_TASK GOAL_
An exact repetition of every entry, with no images, is the required answer.

** Opening DATA block **

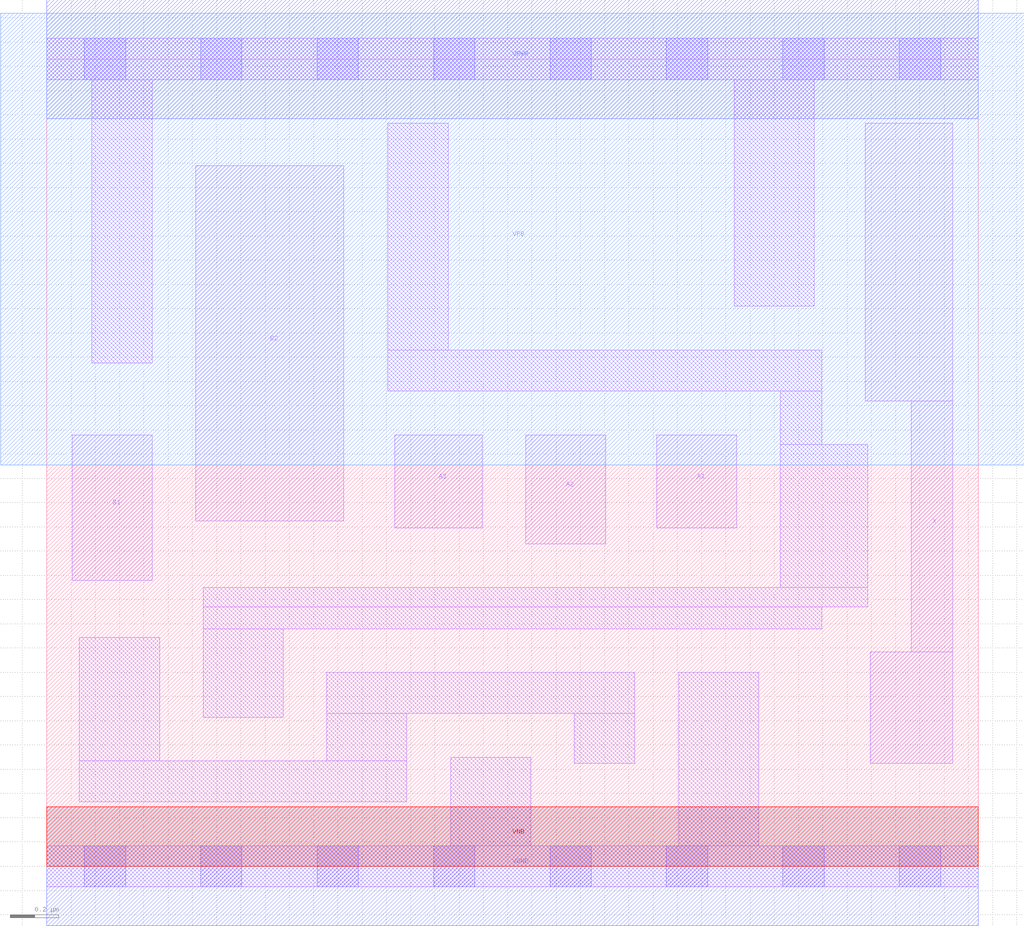
<source format=lef>
# Copyright 2020 The SkyWater PDK Authors
#
# Licensed under the Apache License, Version 2.0 (the "License");
# you may not use this file except in compliance with the License.
# You may obtain a copy of the License at
#
#     https://www.apache.org/licenses/LICENSE-2.0
#
# Unless required by applicable law or agreed to in writing, software
# distributed under the License is distributed on an "AS IS" BASIS,
# WITHOUT WARRANTIES OR CONDITIONS OF ANY KIND, either express or implied.
# See the License for the specific language governing permissions and
# limitations under the License.
#
# SPDX-License-Identifier: Apache-2.0

VERSION 5.7 ;
  NOWIREEXTENSIONATPIN ON ;
  DIVIDERCHAR "/" ;
  BUSBITCHARS "[]" ;
MACRO sky130_fd_sc_lp__o32a_lp
  CLASS CORE ;
  FOREIGN sky130_fd_sc_lp__o32a_lp ;
  ORIGIN  0.000000  0.000000 ;
  SIZE  3.840000 BY  3.330000 ;
  SYMMETRY X Y R90 ;
  SITE unit ;
  PIN A1
    ANTENNAGATEAREA  0.313000 ;
    DIRECTION INPUT ;
    USE SIGNAL ;
    PORT
      LAYER li1 ;
        RECT 2.515000 1.395000 2.845000 1.780000 ;
    END
  END A1
  PIN A2
    ANTENNAGATEAREA  0.313000 ;
    DIRECTION INPUT ;
    USE SIGNAL ;
    PORT
      LAYER li1 ;
        RECT 1.975000 1.330000 2.305000 1.780000 ;
    END
  END A2
  PIN A3
    ANTENNAGATEAREA  0.313000 ;
    DIRECTION INPUT ;
    USE SIGNAL ;
    PORT
      LAYER li1 ;
        RECT 1.435000 1.395000 1.795000 1.780000 ;
    END
  END A3
  PIN B1
    ANTENNAGATEAREA  0.313000 ;
    DIRECTION INPUT ;
    USE SIGNAL ;
    PORT
      LAYER li1 ;
        RECT 0.105000 1.180000 0.435000 1.780000 ;
    END
  END B1
  PIN B2
    ANTENNAGATEAREA  0.313000 ;
    DIRECTION INPUT ;
    USE SIGNAL ;
    PORT
      LAYER li1 ;
        RECT 0.615000 1.425000 1.225000 2.890000 ;
    END
  END B2
  PIN X
    ANTENNADIFFAREA  0.404700 ;
    DIRECTION OUTPUT ;
    USE SIGNAL ;
    PORT
      LAYER li1 ;
        RECT 3.375000 1.920000 3.735000 3.065000 ;
        RECT 3.395000 0.425000 3.735000 0.885000 ;
        RECT 3.565000 0.885000 3.735000 1.920000 ;
    END
  END X
  PIN VGND
    DIRECTION INOUT ;
    USE GROUND ;
    PORT
      LAYER met1 ;
        RECT 0.000000 -0.245000 3.840000 0.245000 ;
    END
  END VGND
  PIN VNB
    DIRECTION INOUT ;
    USE GROUND ;
    PORT
      LAYER pwell ;
        RECT 0.000000 0.000000 3.840000 0.245000 ;
    END
  END VNB
  PIN VPB
    DIRECTION INOUT ;
    USE POWER ;
    PORT
      LAYER nwell ;
        RECT -0.190000 1.655000 4.030000 3.520000 ;
    END
  END VPB
  PIN VPWR
    DIRECTION INOUT ;
    USE POWER ;
    PORT
      LAYER met1 ;
        RECT 0.000000 3.085000 3.840000 3.575000 ;
    END
  END VPWR
  OBS
    LAYER li1 ;
      RECT 0.000000 -0.085000 3.840000 0.085000 ;
      RECT 0.000000  3.245000 3.840000 3.415000 ;
      RECT 0.135000  0.265000 1.485000 0.435000 ;
      RECT 0.135000  0.435000 0.465000 0.945000 ;
      RECT 0.185000  2.075000 0.435000 3.245000 ;
      RECT 0.645000  0.615000 0.975000 0.980000 ;
      RECT 0.645000  0.980000 3.195000 1.070000 ;
      RECT 0.645000  1.070000 3.385000 1.150000 ;
      RECT 1.155000  0.435000 1.485000 0.630000 ;
      RECT 1.155000  0.630000 2.425000 0.800000 ;
      RECT 1.405000  1.960000 3.195000 2.130000 ;
      RECT 1.405000  2.130000 1.655000 3.065000 ;
      RECT 1.665000  0.085000 1.995000 0.450000 ;
      RECT 2.175000  0.425000 2.425000 0.630000 ;
      RECT 2.605000  0.085000 2.935000 0.800000 ;
      RECT 2.835000  2.310000 3.165000 3.245000 ;
      RECT 3.025000  1.150000 3.385000 1.740000 ;
      RECT 3.025000  1.740000 3.195000 1.960000 ;
    LAYER mcon ;
      RECT 0.155000 -0.085000 0.325000 0.085000 ;
      RECT 0.155000  3.245000 0.325000 3.415000 ;
      RECT 0.635000 -0.085000 0.805000 0.085000 ;
      RECT 0.635000  3.245000 0.805000 3.415000 ;
      RECT 1.115000 -0.085000 1.285000 0.085000 ;
      RECT 1.115000  3.245000 1.285000 3.415000 ;
      RECT 1.595000 -0.085000 1.765000 0.085000 ;
      RECT 1.595000  3.245000 1.765000 3.415000 ;
      RECT 2.075000 -0.085000 2.245000 0.085000 ;
      RECT 2.075000  3.245000 2.245000 3.415000 ;
      RECT 2.555000 -0.085000 2.725000 0.085000 ;
      RECT 2.555000  3.245000 2.725000 3.415000 ;
      RECT 3.035000 -0.085000 3.205000 0.085000 ;
      RECT 3.035000  3.245000 3.205000 3.415000 ;
      RECT 3.515000 -0.085000 3.685000 0.085000 ;
      RECT 3.515000  3.245000 3.685000 3.415000 ;
  END
END sky130_fd_sc_lp__o32a_lp
END LIBRARY

</source>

** Closing DATA block **

_RESPONSE_
<source format=lef>
# Copyright 2020 The SkyWater PDK Authors
#
# Licensed under the Apache License, Version 2.0 (the "License");
# you may not use this file except in compliance with the License.
# You may obtain a copy of the License at
#
#     https://www.apache.org/licenses/LICENSE-2.0
#
# Unless required by applicable law or agreed to in writing, software
# distributed under the License is distributed on an "AS IS" BASIS,
# WITHOUT WARRANTIES OR CONDITIONS OF ANY KIND, either express or implied.
# See the License for the specific language governing permissions and
# limitations under the License.
#
# SPDX-License-Identifier: Apache-2.0

VERSION 5.7 ;
  NOWIREEXTENSIONATPIN ON ;
  DIVIDERCHAR "/" ;
  BUSBITCHARS "[]" ;
MACRO sky130_fd_sc_lp__o32a_lp
  CLASS CORE ;
  FOREIGN sky130_fd_sc_lp__o32a_lp ;
  ORIGIN  0.000000  0.000000 ;
  SIZE  3.840000 BY  3.330000 ;
  SYMMETRY X Y R90 ;
  SITE unit ;
  PIN A1
    ANTENNAGATEAREA  0.313000 ;
    DIRECTION INPUT ;
    USE SIGNAL ;
    PORT
      LAYER li1 ;
        RECT 2.515000 1.395000 2.845000 1.780000 ;
    END
  END A1
  PIN A2
    ANTENNAGATEAREA  0.313000 ;
    DIRECTION INPUT ;
    USE SIGNAL ;
    PORT
      LAYER li1 ;
        RECT 1.975000 1.330000 2.305000 1.780000 ;
    END
  END A2
  PIN A3
    ANTENNAGATEAREA  0.313000 ;
    DIRECTION INPUT ;
    USE SIGNAL ;
    PORT
      LAYER li1 ;
        RECT 1.435000 1.395000 1.795000 1.780000 ;
    END
  END A3
  PIN B1
    ANTENNAGATEAREA  0.313000 ;
    DIRECTION INPUT ;
    USE SIGNAL ;
    PORT
      LAYER li1 ;
        RECT 0.105000 1.180000 0.435000 1.780000 ;
    END
  END B1
  PIN B2
    ANTENNAGATEAREA  0.313000 ;
    DIRECTION INPUT ;
    USE SIGNAL ;
    PORT
      LAYER li1 ;
        RECT 0.615000 1.425000 1.225000 2.890000 ;
    END
  END B2
  PIN X
    ANTENNADIFFAREA  0.404700 ;
    DIRECTION OUTPUT ;
    USE SIGNAL ;
    PORT
      LAYER li1 ;
        RECT 3.375000 1.920000 3.735000 3.065000 ;
        RECT 3.395000 0.425000 3.735000 0.885000 ;
        RECT 3.565000 0.885000 3.735000 1.920000 ;
    END
  END X
  PIN VGND
    DIRECTION INOUT ;
    USE GROUND ;
    PORT
      LAYER met1 ;
        RECT 0.000000 -0.245000 3.840000 0.245000 ;
    END
  END VGND
  PIN VNB
    DIRECTION INOUT ;
    USE GROUND ;
    PORT
      LAYER pwell ;
        RECT 0.000000 0.000000 3.840000 0.245000 ;
    END
  END VNB
  PIN VPB
    DIRECTION INOUT ;
    USE POWER ;
    PORT
      LAYER nwell ;
        RECT -0.190000 1.655000 4.030000 3.520000 ;
    END
  END VPB
  PIN VPWR
    DIRECTION INOUT ;
    USE POWER ;
    PORT
      LAYER met1 ;
        RECT 0.000000 3.085000 3.840000 3.575000 ;
    END
  END VPWR
  OBS
    LAYER li1 ;
      RECT 0.000000 -0.085000 3.840000 0.085000 ;
      RECT 0.000000  3.245000 3.840000 3.415000 ;
      RECT 0.135000  0.265000 1.485000 0.435000 ;
      RECT 0.135000  0.435000 0.465000 0.945000 ;
      RECT 0.185000  2.075000 0.435000 3.245000 ;
      RECT 0.645000  0.615000 0.975000 0.980000 ;
      RECT 0.645000  0.980000 3.195000 1.070000 ;
      RECT 0.645000  1.070000 3.385000 1.150000 ;
      RECT 1.155000  0.435000 1.485000 0.630000 ;
      RECT 1.155000  0.630000 2.425000 0.800000 ;
      RECT 1.405000  1.960000 3.195000 2.130000 ;
      RECT 1.405000  2.130000 1.655000 3.065000 ;
      RECT 1.665000  0.085000 1.995000 0.450000 ;
      RECT 2.175000  0.425000 2.425000 0.630000 ;
      RECT 2.605000  0.085000 2.935000 0.800000 ;
      RECT 2.835000  2.310000 3.165000 3.245000 ;
      RECT 3.025000  1.150000 3.385000 1.740000 ;
      RECT 3.025000  1.740000 3.195000 1.960000 ;
    LAYER mcon ;
      RECT 0.155000 -0.085000 0.325000 0.085000 ;
      RECT 0.155000  3.245000 0.325000 3.415000 ;
      RECT 0.635000 -0.085000 0.805000 0.085000 ;
      RECT 0.635000  3.245000 0.805000 3.415000 ;
      RECT 1.115000 -0.085000 1.285000 0.085000 ;
      RECT 1.115000  3.245000 1.285000 3.415000 ;
      RECT 1.595000 -0.085000 1.765000 0.085000 ;
      RECT 1.595000  3.245000 1.765000 3.415000 ;
      RECT 2.075000 -0.085000 2.245000 0.085000 ;
      RECT 2.075000  3.245000 2.245000 3.415000 ;
      RECT 2.555000 -0.085000 2.725000 0.085000 ;
      RECT 2.555000  3.245000 2.725000 3.415000 ;
      RECT 3.035000 -0.085000 3.205000 0.085000 ;
      RECT 3.035000  3.245000 3.205000 3.415000 ;
      RECT 3.515000 -0.085000 3.685000 0.085000 ;
      RECT 3.515000  3.245000 3.685000 3.415000 ;
  END
END sky130_fd_sc_lp__o32a_lp
END LIBRARY

</source>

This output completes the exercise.